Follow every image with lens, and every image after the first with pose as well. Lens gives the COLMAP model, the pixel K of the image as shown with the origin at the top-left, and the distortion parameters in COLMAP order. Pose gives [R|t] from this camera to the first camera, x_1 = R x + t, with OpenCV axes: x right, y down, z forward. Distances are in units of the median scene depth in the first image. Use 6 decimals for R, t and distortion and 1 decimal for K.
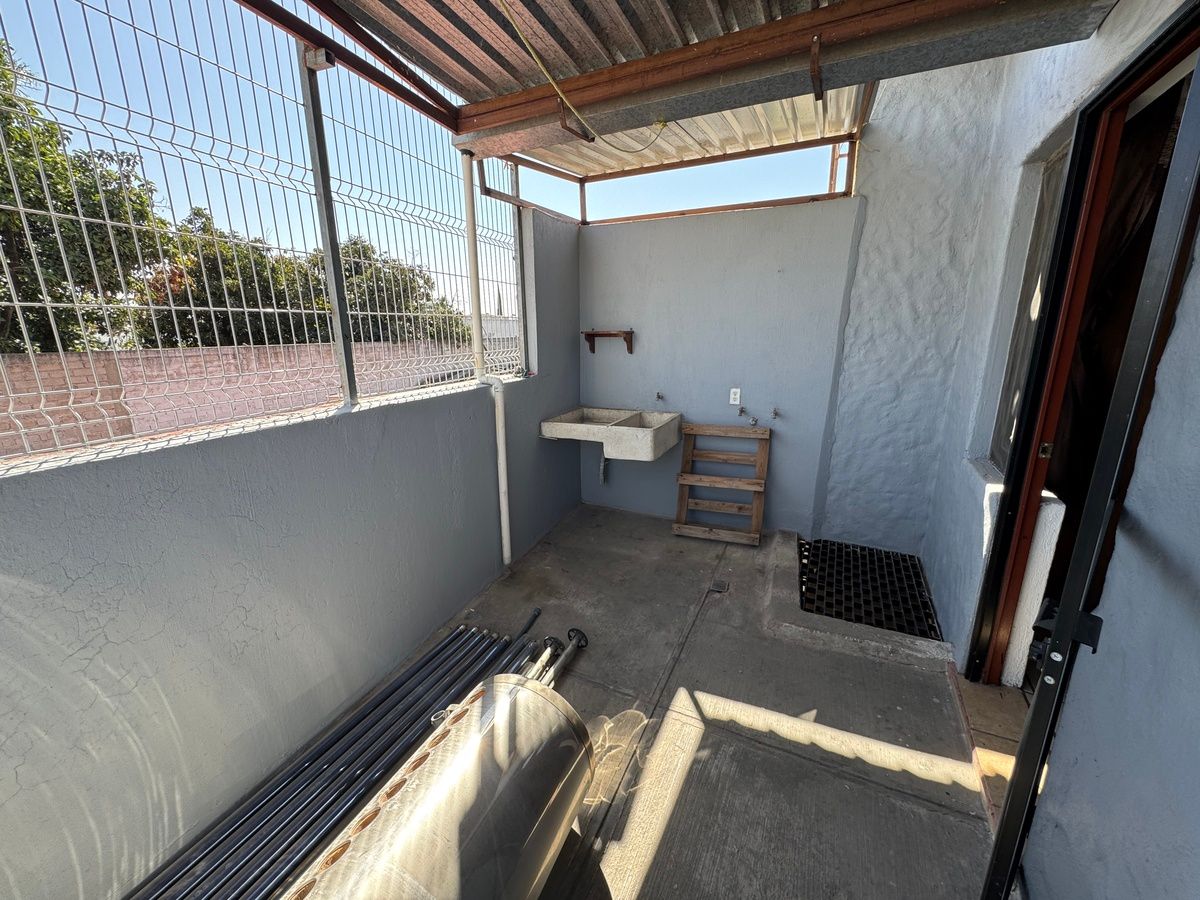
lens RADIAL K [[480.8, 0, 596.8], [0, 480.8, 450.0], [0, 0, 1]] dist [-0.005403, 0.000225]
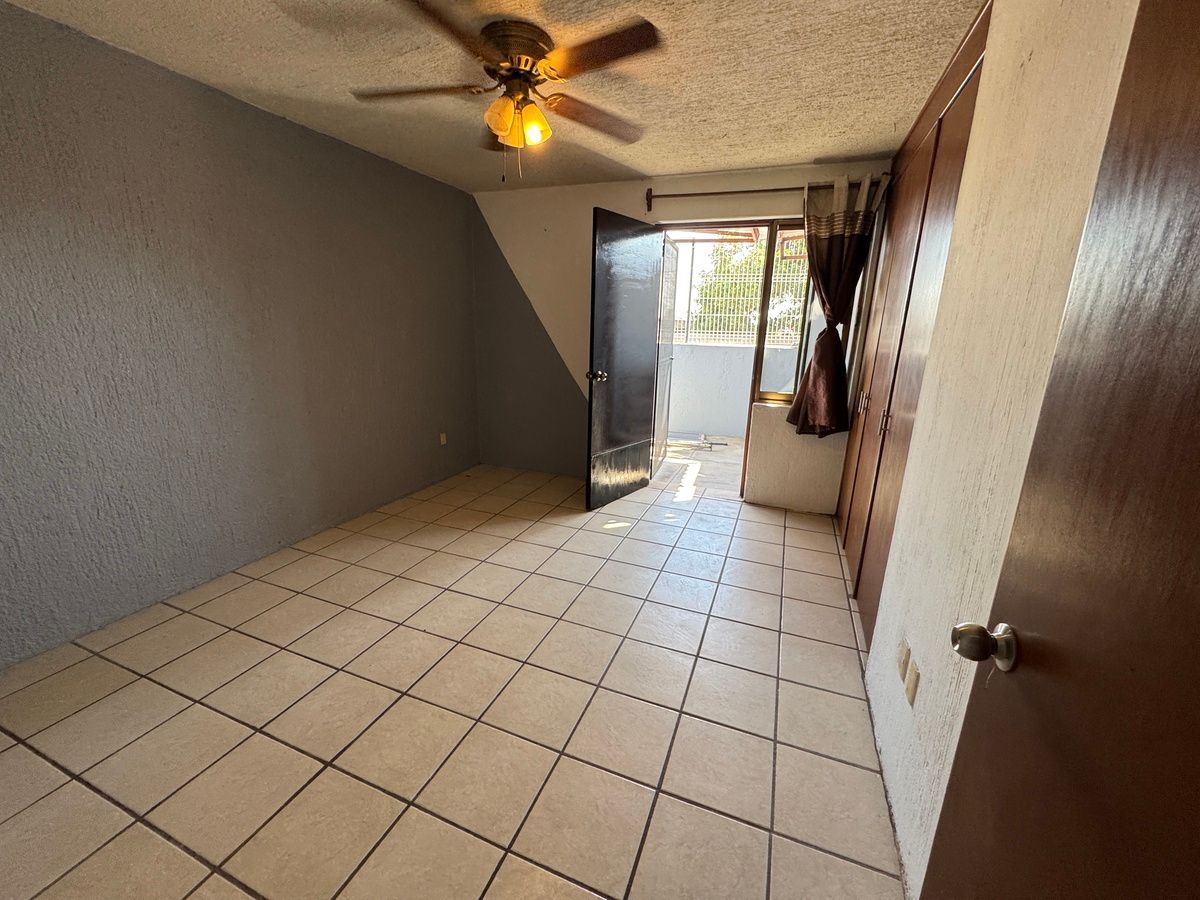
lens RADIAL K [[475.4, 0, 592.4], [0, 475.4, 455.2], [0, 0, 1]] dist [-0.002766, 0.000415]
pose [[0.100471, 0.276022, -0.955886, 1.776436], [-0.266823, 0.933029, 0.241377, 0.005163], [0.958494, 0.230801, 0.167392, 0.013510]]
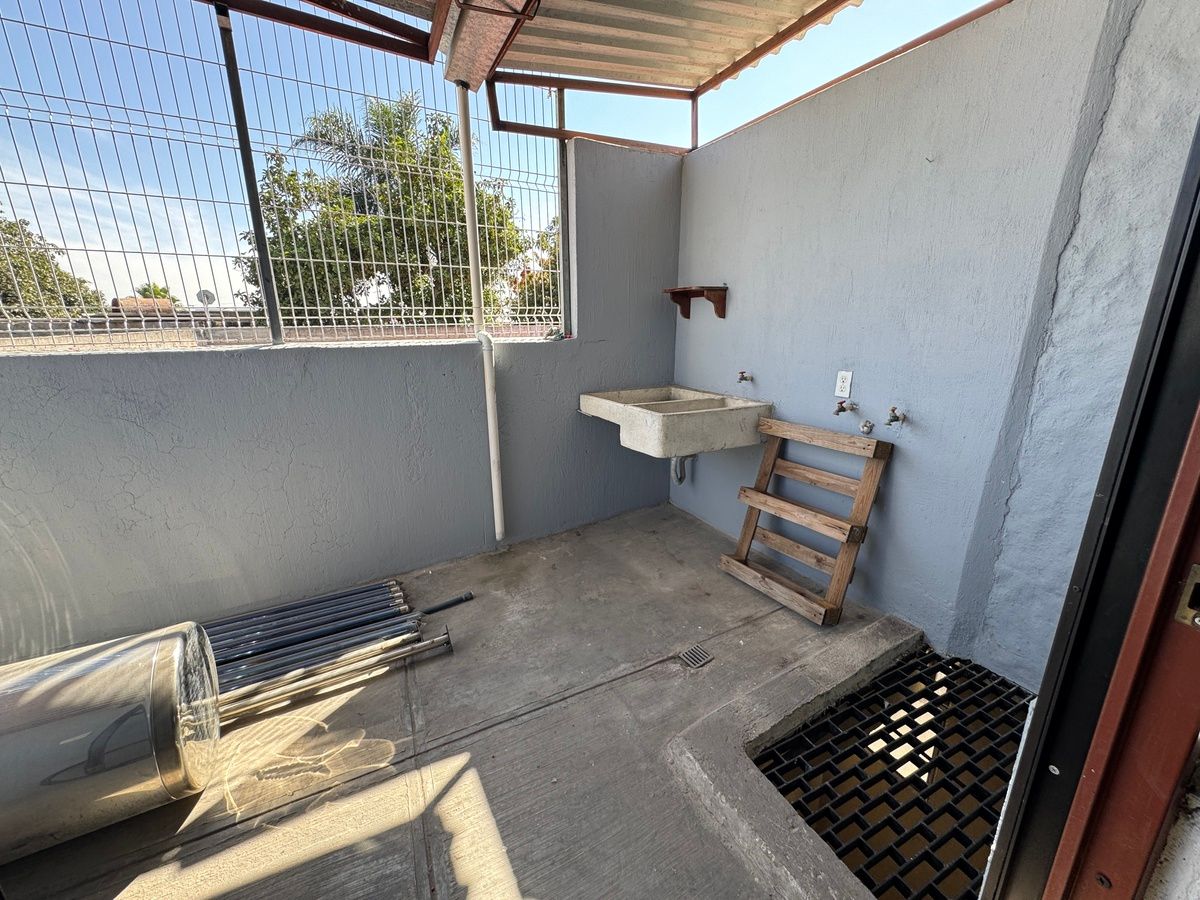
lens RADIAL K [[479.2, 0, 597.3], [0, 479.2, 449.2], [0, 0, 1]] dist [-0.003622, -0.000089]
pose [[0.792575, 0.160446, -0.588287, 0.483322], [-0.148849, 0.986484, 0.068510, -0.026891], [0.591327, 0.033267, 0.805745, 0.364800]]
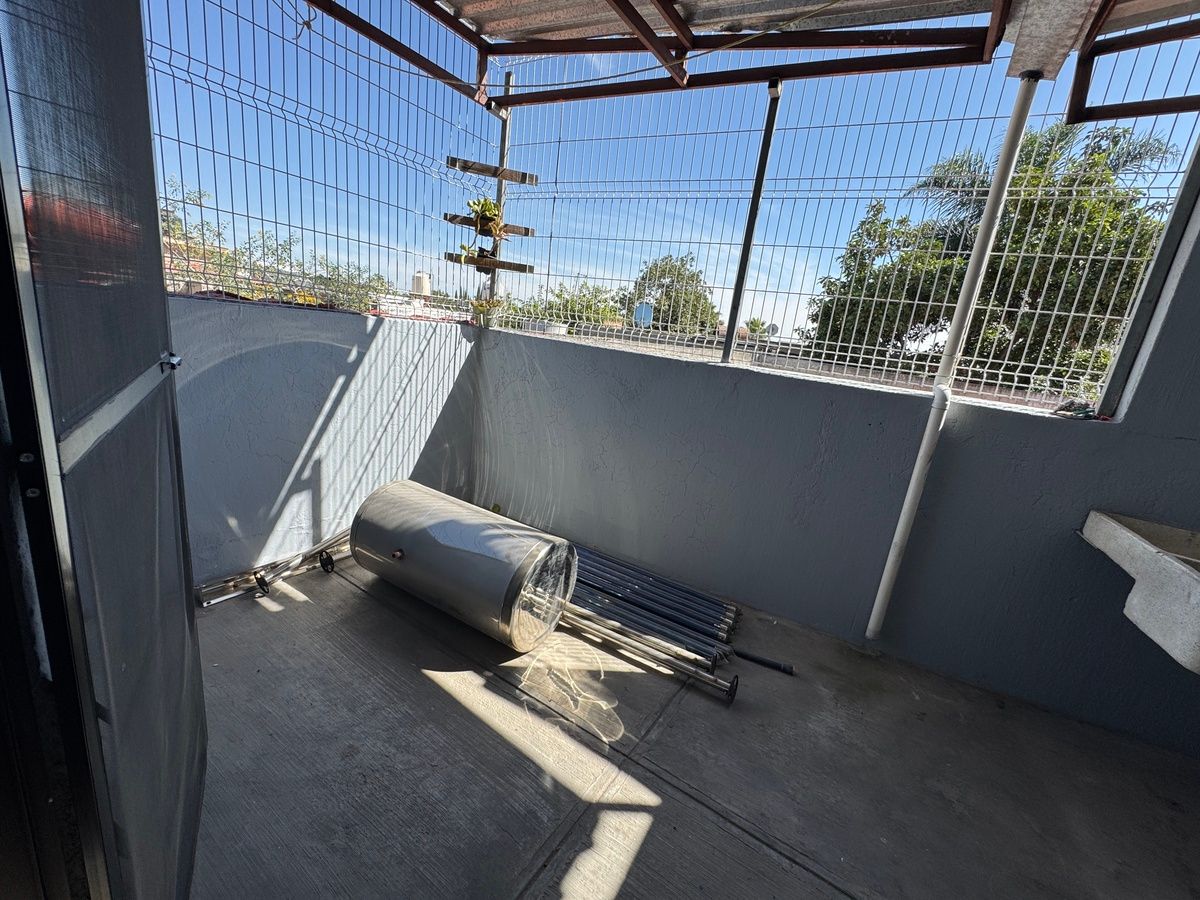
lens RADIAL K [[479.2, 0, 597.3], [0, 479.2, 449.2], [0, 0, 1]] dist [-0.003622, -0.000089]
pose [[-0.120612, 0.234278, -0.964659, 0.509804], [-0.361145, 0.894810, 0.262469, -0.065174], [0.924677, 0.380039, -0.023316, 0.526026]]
------------------------
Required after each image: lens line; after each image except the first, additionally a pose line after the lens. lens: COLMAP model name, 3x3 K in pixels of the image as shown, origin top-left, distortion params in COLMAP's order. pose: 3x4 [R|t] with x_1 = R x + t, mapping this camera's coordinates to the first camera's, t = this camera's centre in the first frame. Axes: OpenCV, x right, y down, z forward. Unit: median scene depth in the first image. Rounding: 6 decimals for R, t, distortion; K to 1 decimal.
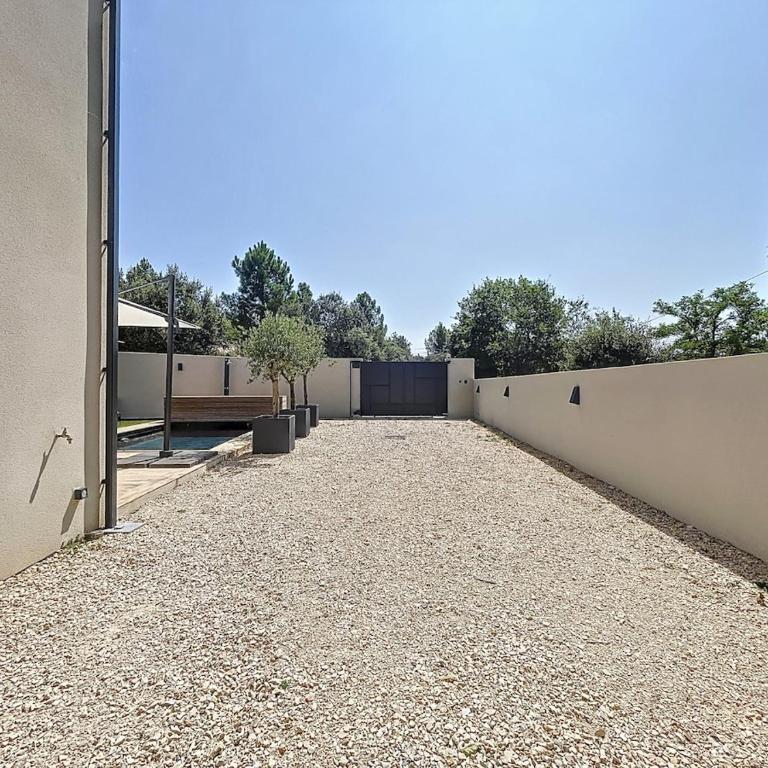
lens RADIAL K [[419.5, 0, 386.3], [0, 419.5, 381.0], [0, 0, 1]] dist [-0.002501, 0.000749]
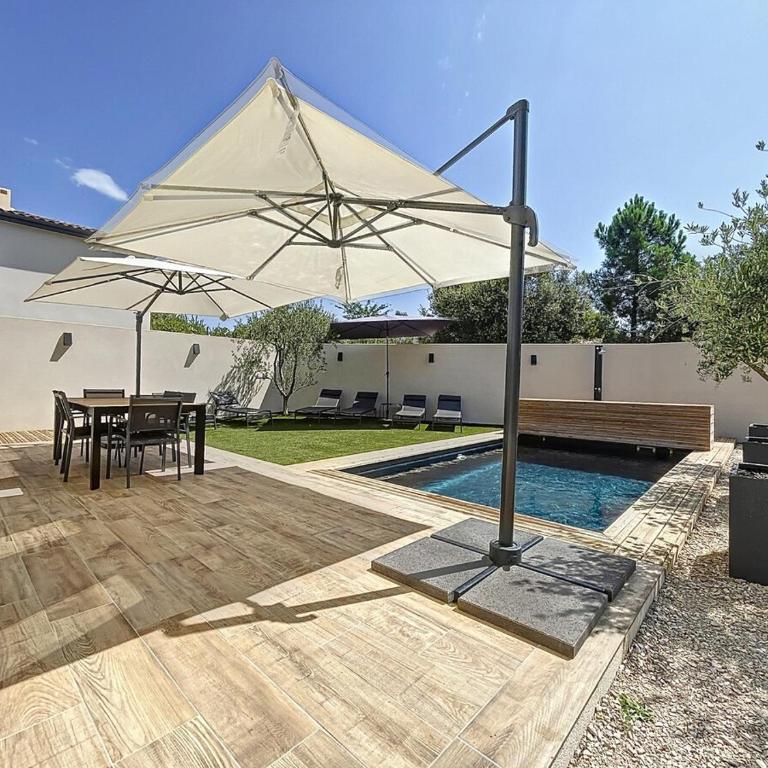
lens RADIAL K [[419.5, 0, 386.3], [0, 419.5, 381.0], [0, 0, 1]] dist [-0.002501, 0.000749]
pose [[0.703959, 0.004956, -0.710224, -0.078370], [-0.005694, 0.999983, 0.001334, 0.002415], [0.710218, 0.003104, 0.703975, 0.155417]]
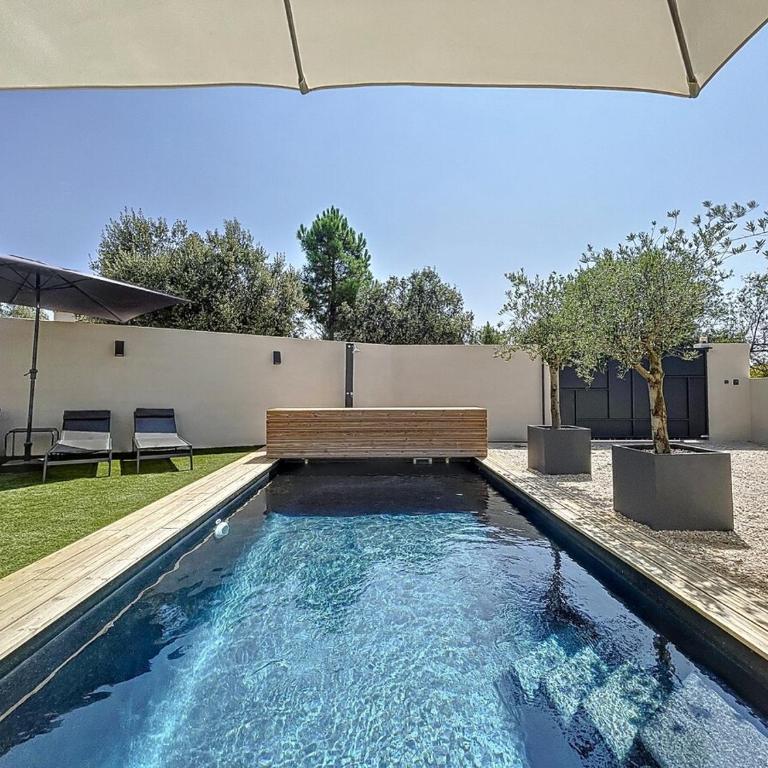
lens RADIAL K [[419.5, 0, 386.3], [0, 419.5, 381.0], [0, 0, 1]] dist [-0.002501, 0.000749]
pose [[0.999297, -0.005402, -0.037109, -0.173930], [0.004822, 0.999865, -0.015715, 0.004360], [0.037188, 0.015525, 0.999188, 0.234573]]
------------------------
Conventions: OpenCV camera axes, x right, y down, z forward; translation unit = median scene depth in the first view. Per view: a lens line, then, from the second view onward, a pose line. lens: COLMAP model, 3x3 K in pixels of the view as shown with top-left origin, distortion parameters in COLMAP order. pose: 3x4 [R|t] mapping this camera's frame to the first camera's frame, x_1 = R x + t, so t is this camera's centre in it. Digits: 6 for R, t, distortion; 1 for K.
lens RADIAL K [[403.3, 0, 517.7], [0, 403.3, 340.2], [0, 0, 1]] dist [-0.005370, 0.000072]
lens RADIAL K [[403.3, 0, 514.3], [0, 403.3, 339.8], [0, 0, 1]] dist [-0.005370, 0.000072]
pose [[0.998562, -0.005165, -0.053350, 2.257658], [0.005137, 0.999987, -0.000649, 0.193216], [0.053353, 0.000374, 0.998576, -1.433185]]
------------------------
=== Task to complete ===
Render the material from the line with "Conventions: OpenCV camera" up to and including the line with "0.000374, 0.998576, -1.433185]]" as a two-column CSV with the headers text and reply. Put each text and its reply in a single row, with each field quoted and line breaks turned into spaces.

=== Task response ===
text,reply
"Conventions: OpenCV camera axes, x right, y down, z forward; translation unit = median scene depth in the first view. Per view: a lens line, then, from the second view onward, a pose line. lens: COLMAP model, 3x3 K in pixels of the view as shown with top-left origin, distortion parameters in COLMAP order. pose: 3x4 [R|t] mapping this camera's frame to the first camera's frame, x_1 = R x + t, so t is this camera's centre in it. Digits: 6 for R, t, distortion; 1 for K.","lens RADIAL K [[403.3, 0, 517.7], [0, 403.3, 340.2], [0, 0, 1]] dist [-0.005370, 0.000072] lens RADIAL K [[403.3, 0, 514.3], [0, 403.3, 339.8], [0, 0, 1]] dist [-0.005370, 0.000072] pose [[0.998562, -0.005165, -0.053350, 2.257658], [0.005137, 0.999987, -0.000649, 0.193216], [0.053353, 0.000374, 0.998576, -1.433185]]"